One of the great benefits of living in another country for a while is getting to appreciate the seasonality of food. Here in Laos we have two seasons, wet & dry. Wet runs more or less from the end of May to the end of September so thus far I’ve really only experienced the dry season. But it’s beginning to rain intermittently and subsequently bamboo shoots of all shapes and sizes are showing up in the market. The Mekong is already full enough that barges can navigate it. Therefore I knew I only had a short time left to sample a great Lao delicacy - mawk khai - ant eggs - only available in the dry season.

Red weaver ants build their nests high up in mango trees. The nest is a complex structure of twigs, bark and leaves and people harvest them in the wild by knocking them down with a long pole into a bucket of water. The eggs sink to the bottom and the ants who, needless to say go crazy, drown in the water. At least that’s the plan. Some usually escape to sting the forager - although it’s not an excruciating pain – but it does go a long way to explain why the price for a handful or so is quite expensive by Lao standards.

I knew mine were fresh because there will still a few struggling ants clinging to life in the batch I bought at the market. My housekeeper, Leh, showed me how to clean them by rinsing and soaking them and getting out the bits and pieces of leaf and twig along with the weaver ant carcasses.

It was then that I started to get cold feet. What, you exclaim, the woman who ate steamed wasp larvae and fried bamboo caterpillars?! But yup this picture was starting to creep me out. First I tried pretending to myself it was picked over blue fin crab meat. But that didn’t work – it really does look like larvae, doesn’t it? Finally I pulled myself together. You eat fish eggs, don’t you? You pay big bucks for caviar and lap it up. Come on, give it a go.

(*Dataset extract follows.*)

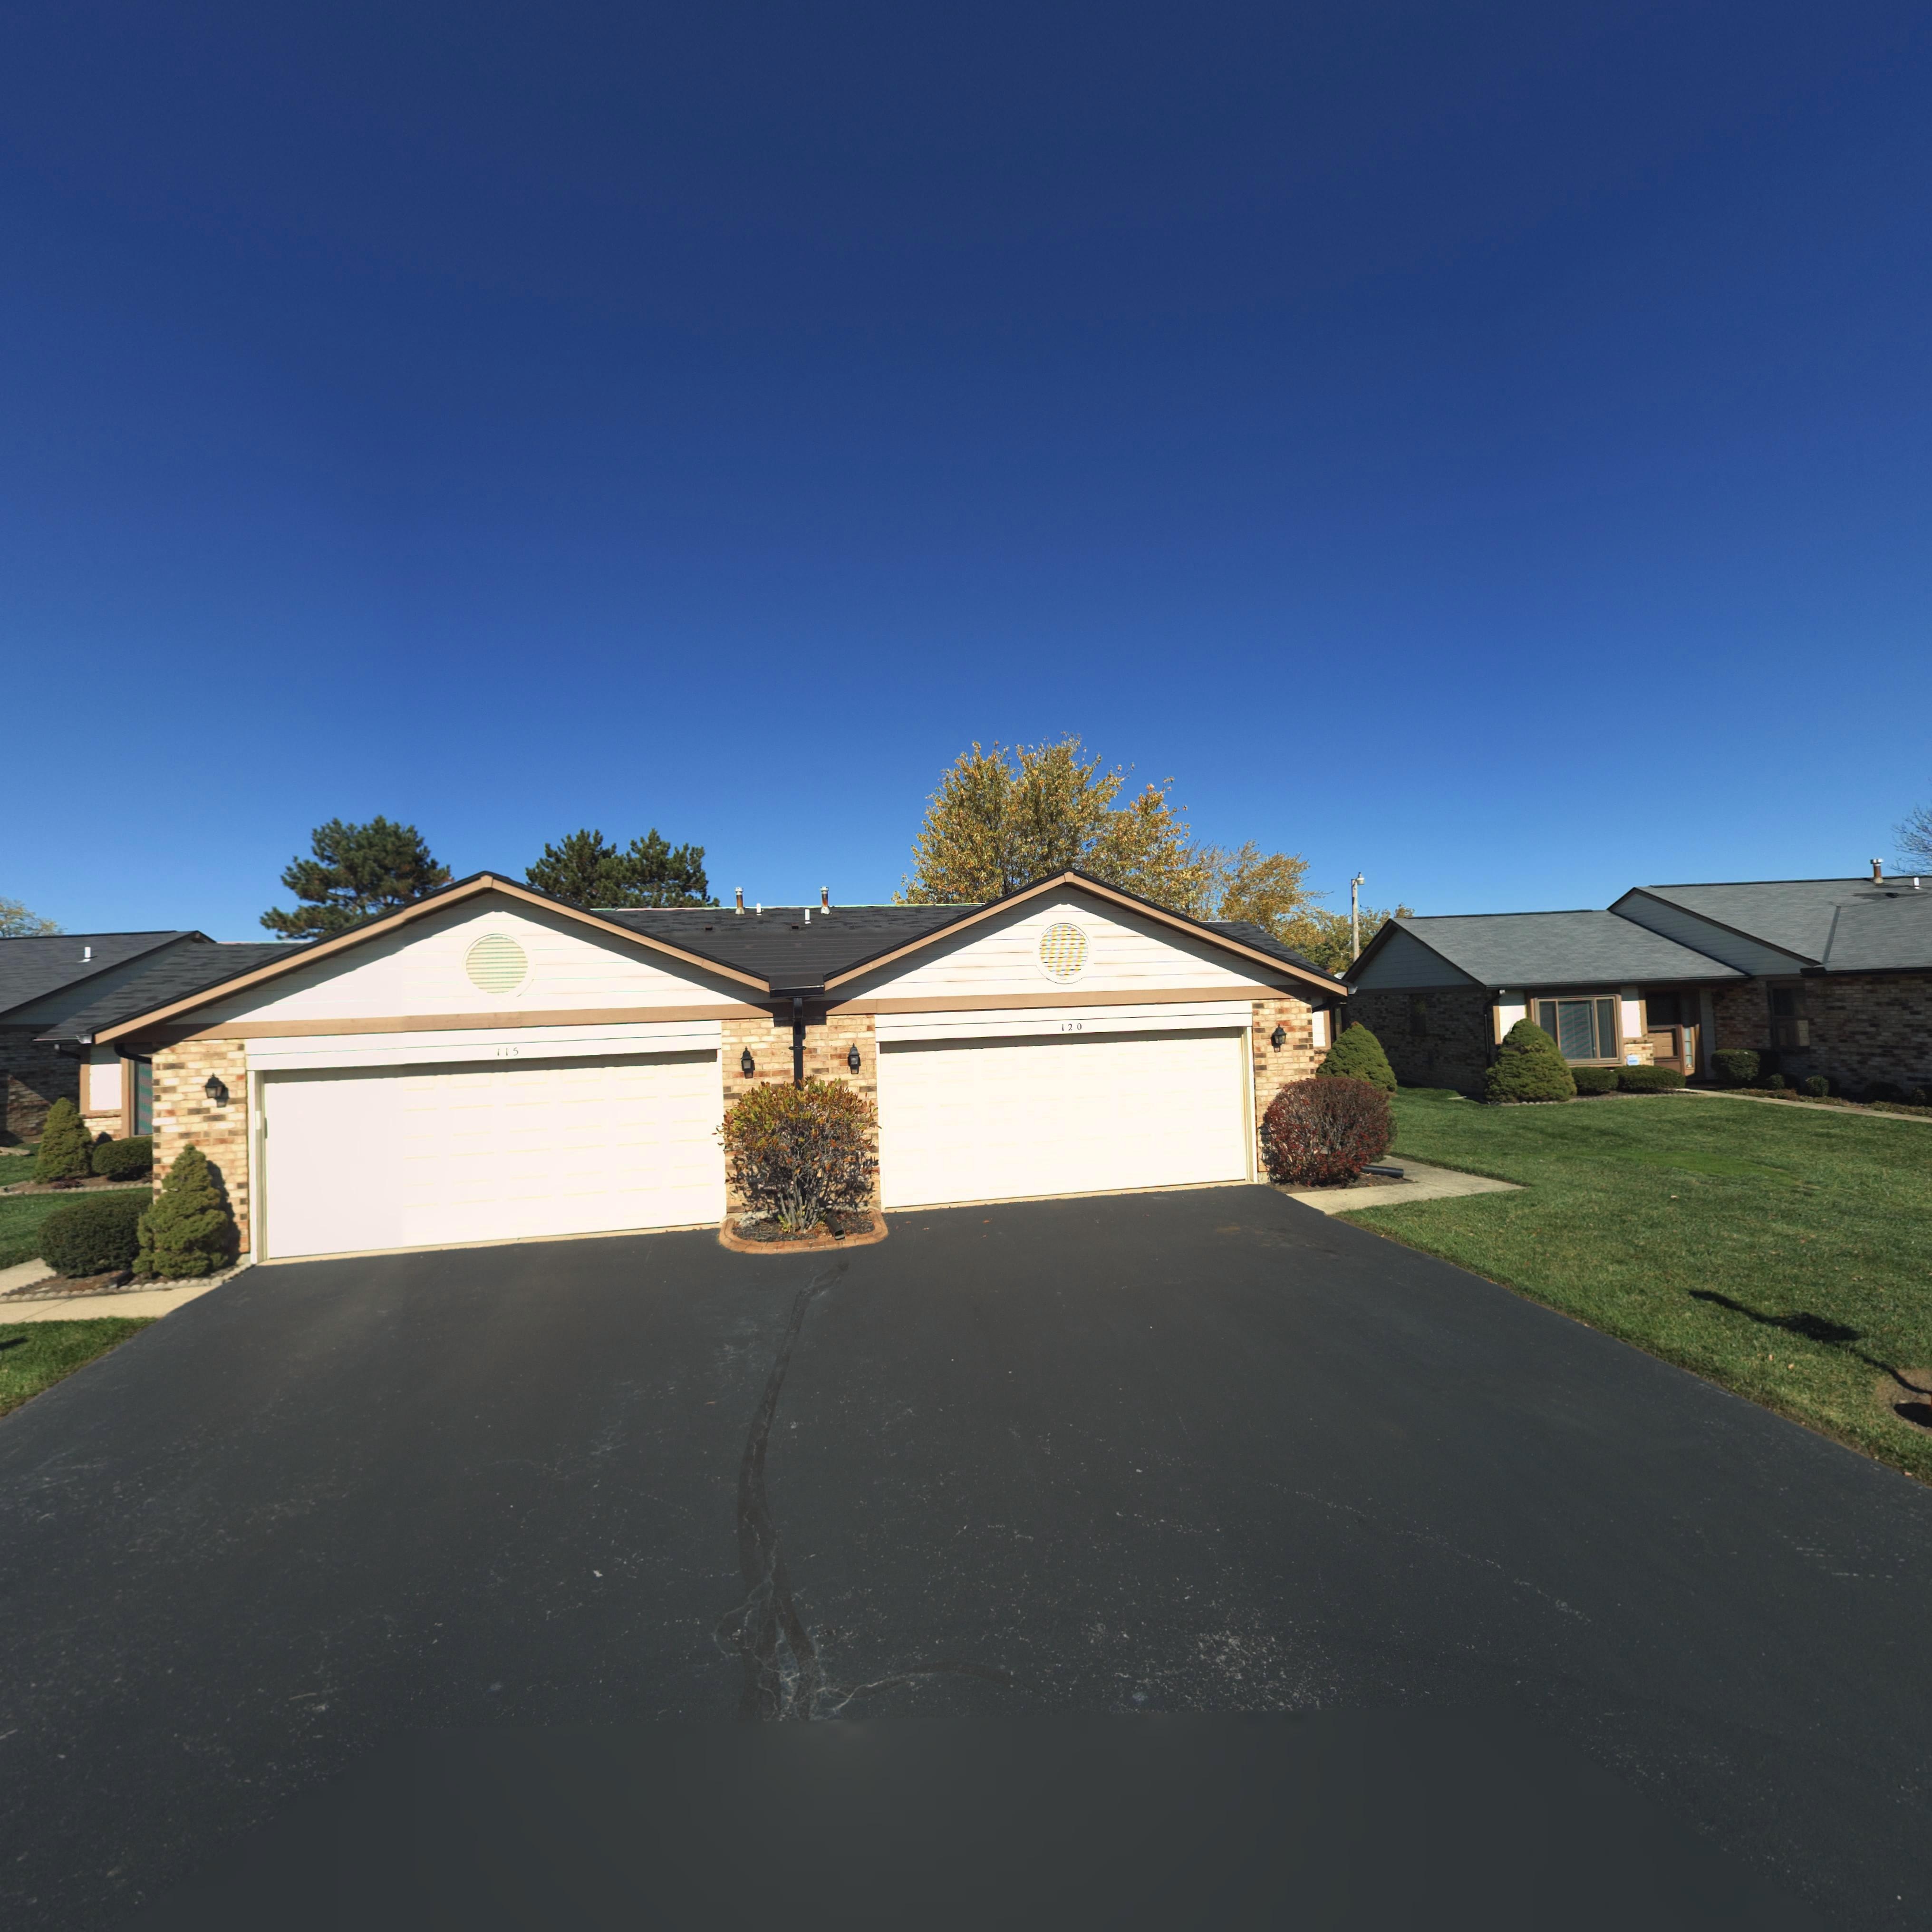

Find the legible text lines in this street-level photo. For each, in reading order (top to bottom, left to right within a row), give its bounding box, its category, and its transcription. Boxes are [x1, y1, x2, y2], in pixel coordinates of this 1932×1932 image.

[1060, 1022, 1083, 1033] StreetNumber: 120
[495, 1045, 521, 1058] StreetNumber: 115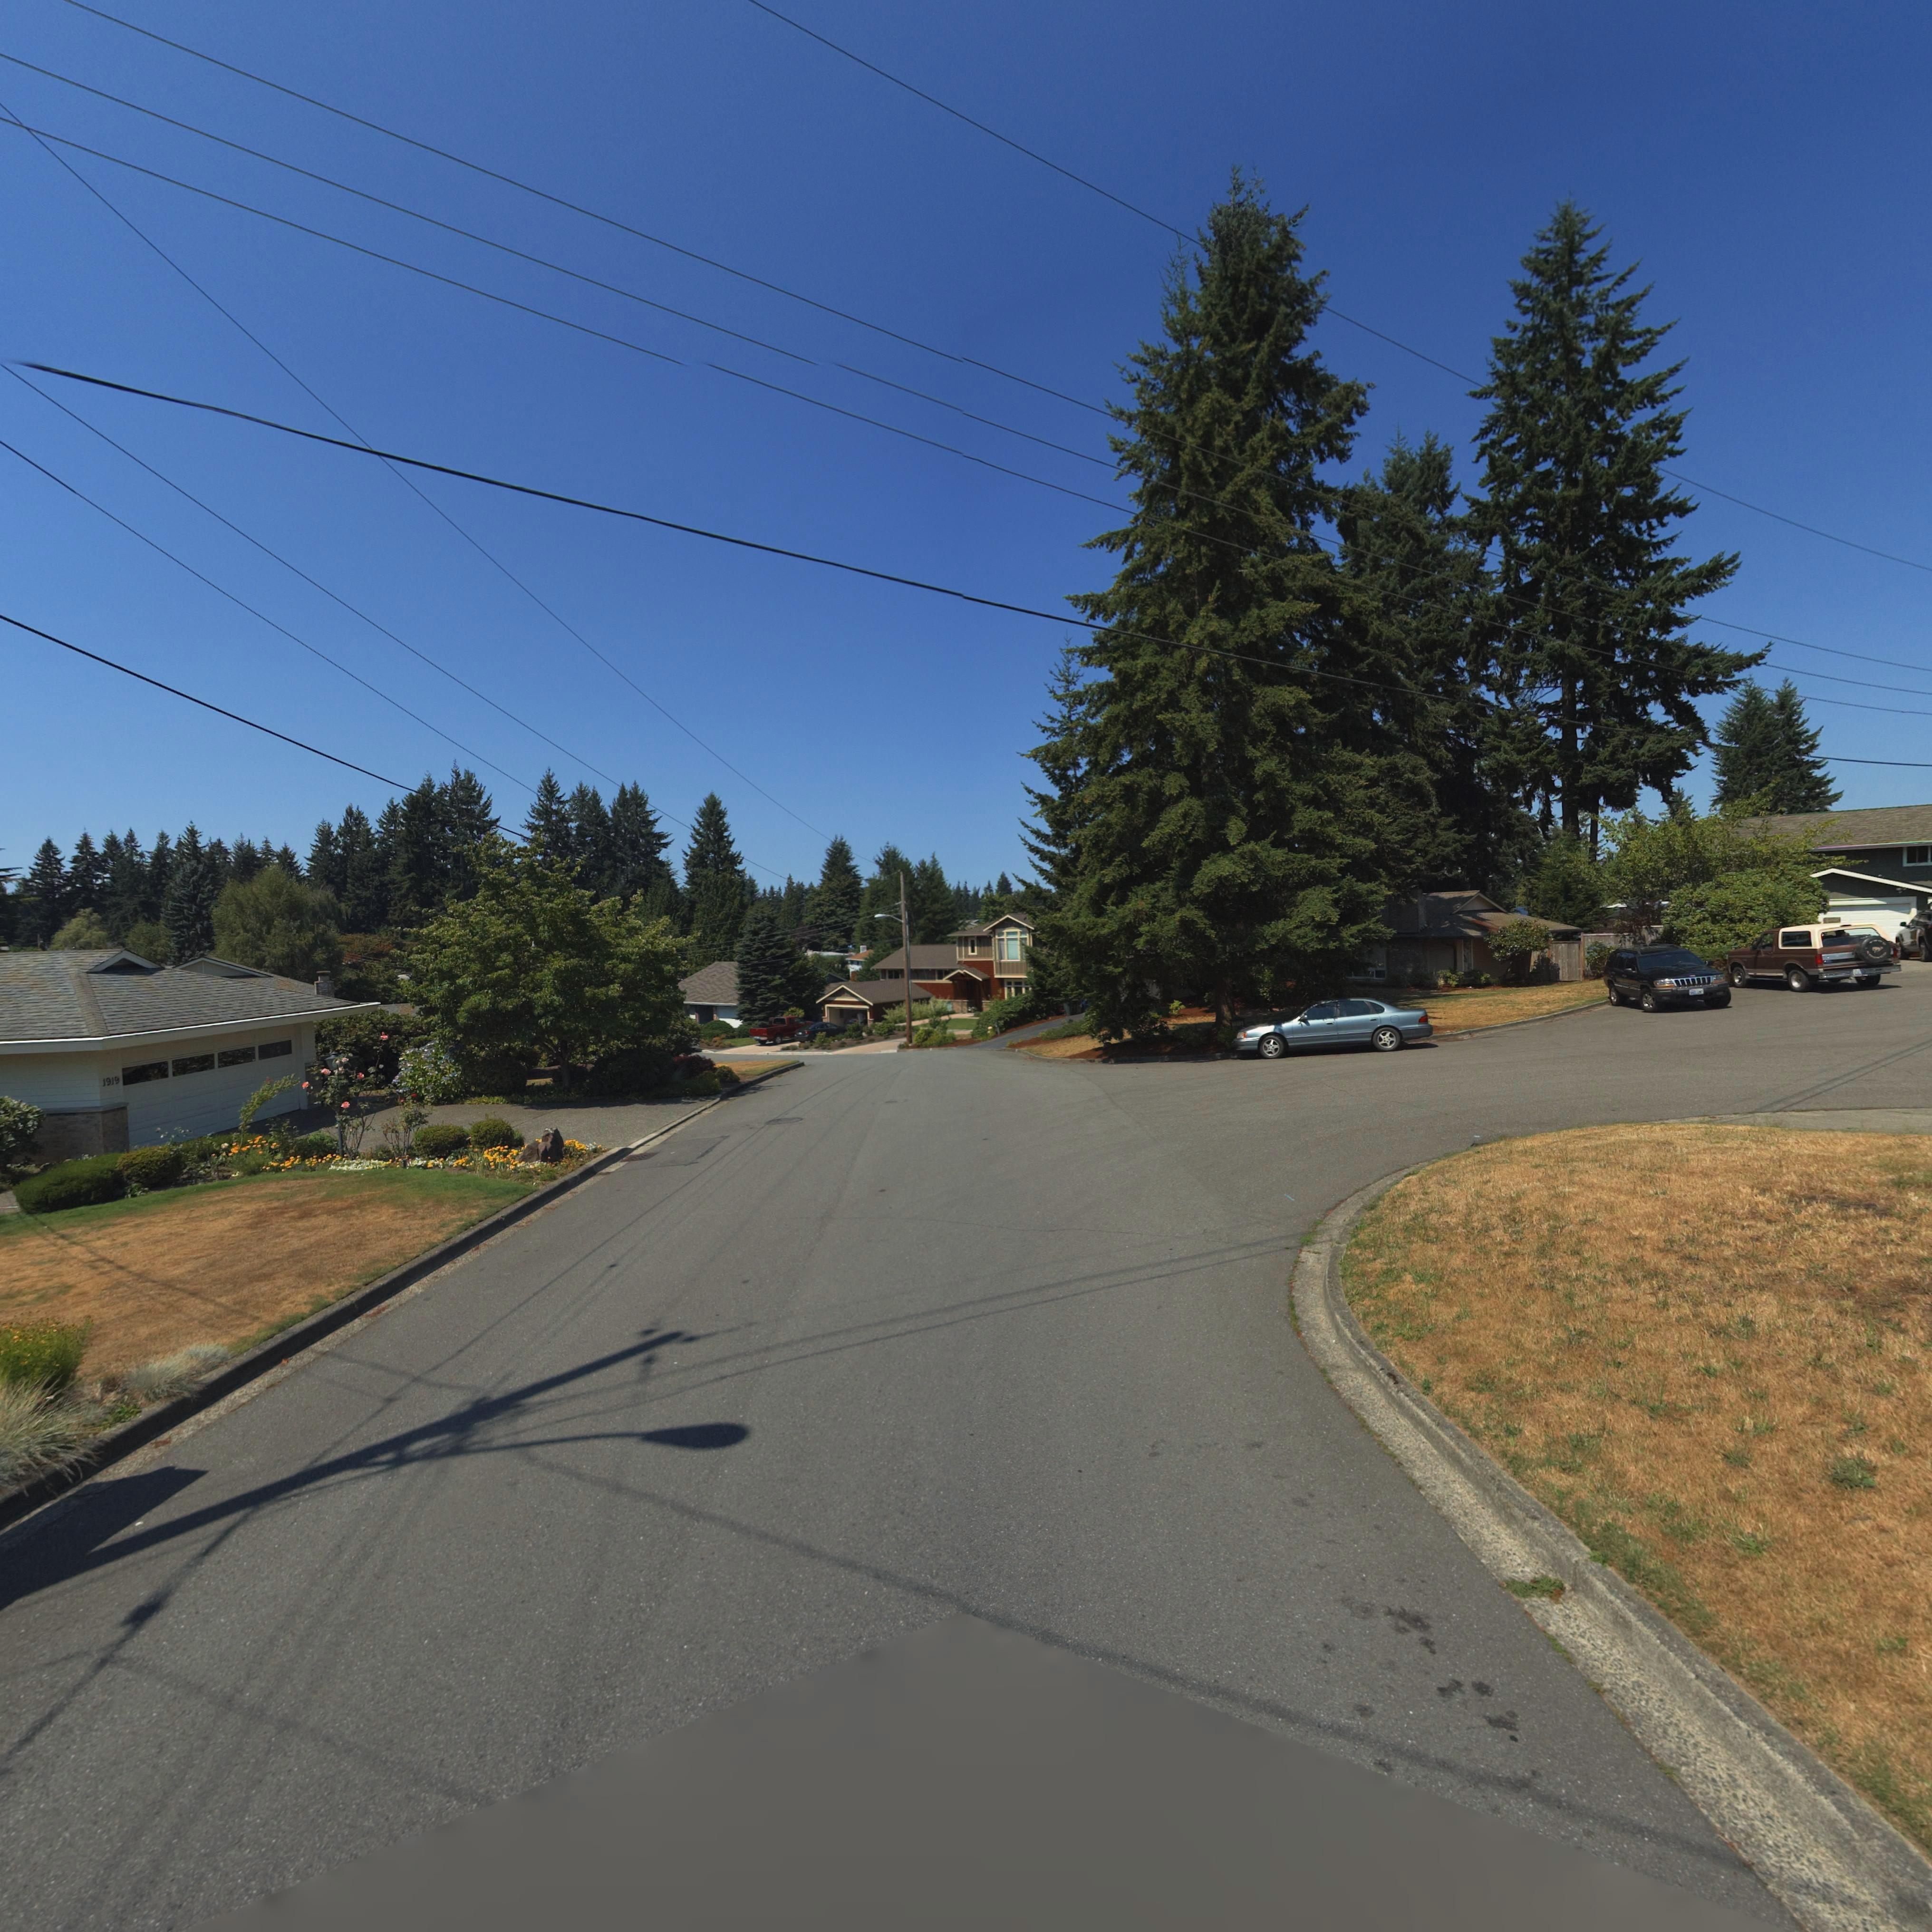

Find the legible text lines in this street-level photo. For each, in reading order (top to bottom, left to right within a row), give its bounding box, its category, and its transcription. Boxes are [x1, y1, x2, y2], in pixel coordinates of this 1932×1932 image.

But how to prepare them? I have a recipe for ant egg soup from Natacha Du Pont De Bie’s book “Ant Egg Soup” but it seemed that fish was the primary flavor in that dish and I really wanted to taste the ant eggs. So back to Phia Sing who has a recipe for ant eggs steamed in banana leaves. A mixture of ant eggs, finely pounded pork with shallots, beaten chicken egg and chopped scallion leaves gets wrapped in the ubiquitous banana leaf and steamed. This worked out o.k. but I felt the pork was getting in the way of appreciating the ant egg flavor which seemed slightly sour.

Bruce, my husband, had the brilliant idea to leave out the pork and make a kind of soufflĂ©, separating the chicken eggs, beating the whites to stiff peaks and folding in the yolks mixed with ant eggs, scallion leaves and pounded shallot. Here’s the fluffy pre-steamed mass.
This was the delicious result, and the analogy to caviar is not far off. You know how when you get really fresh caviar the individual eggs seem to pop in your mouth? It’s the same with ant eggs which, by the way, are also very nutritious, containing multiple B vitamins and lots of trace minerals. And they have indeed a slightly sour tang to them which is a feature of Lao food. The Lao have a hankering for sour things which they find refreshing, and bitter things which they believe are good for your health. Sour I can handle but bitter reminds me of my Italian friend’s reply to my query about her three spoons of sugar in one demi-tasse of coffee. “JoJo, life is bitter enough”.